I am also reminded of Arthur Danto's suggestion, in THE TRANSFIGURATION OF THE COMMONPLACE, that what defines a work of art is that we may speak of it using "is" in a special way, which he calls (I think) "the is of artistic identification." As philosophy, I think this is just a trick around the problem of defining. As an inquiry into language, it opens up the possibility that there are ways in which we use the verb "to be" that are not literal and not "boiling down".

A sentence like "I am a lesbian," as your student observes, is a choking, squashing categorizing, that tires to rob an individual of her particular complex experience.
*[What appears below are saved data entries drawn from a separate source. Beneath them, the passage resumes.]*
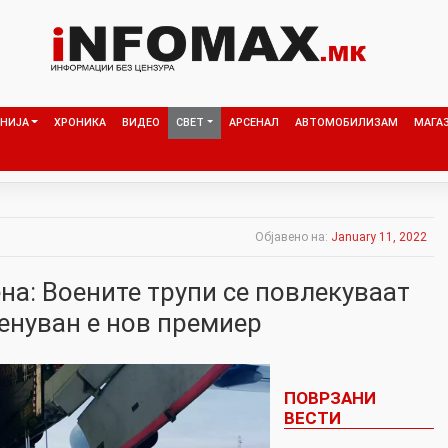
НИЈА
ХРОНИКА
ВИДЕО
СВЕТ
АРСЕНАЛ
АВТОМОБИЛИЗАМ
МАГА
Објавено на:
January 11, 2022
на: Воените трупи се повлекуваат
енуван е нов премиер
ПОВРЗАНИ
ВЕСТИ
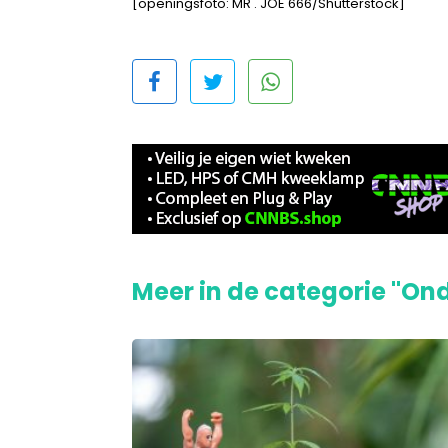
[openingsfoto: MR . JOE 666/Shutterstock]
Meer in de categorie "On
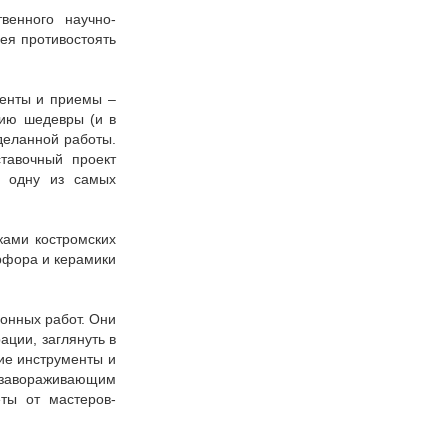
венного научно-
ея противостоять
менты и приемы –
цию шедевры (и в
деланной работы.
тавочный проект
в одну из самых
ками костромских
арфора и керамики
онных работ. Они
ации, заглянуть в
ие инструменты и
 завораживающим
ты от мастеров-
But a sentence like "I am a fountain" uses "is" in a different way, to propose a multitude of hypothetically literal (i.e, metaphoric) ways in which an individual might be a fountain; she might feel a flowing, a gushing forth, a nurturing, a connection to a metaphoric spring, etc.  When we use metaphors, we tease the literalizing impulse of language (we play *against* it) to force language to yield up insights other than the literal.

One of the aspects of Facebook that once appealed to me a great deal was that when I was prompted to say what I was "doing," the default text used to be "Mark Lord is ___" I took such pleasure in allowing myself to "be" so many things: the laundry, the first day of school, the anxieties of my children, the sensation of being in water. It was an invitation to consider myself as Danto says one can see (and discuss) art: on a plane that is different than the literal one. I could "be" so many things, things that would obviously be impossible, from the standpoint of the literal. But from the point of view of a playfully "against" use of language, "being" is an unstable state, it is provisional, and experimental.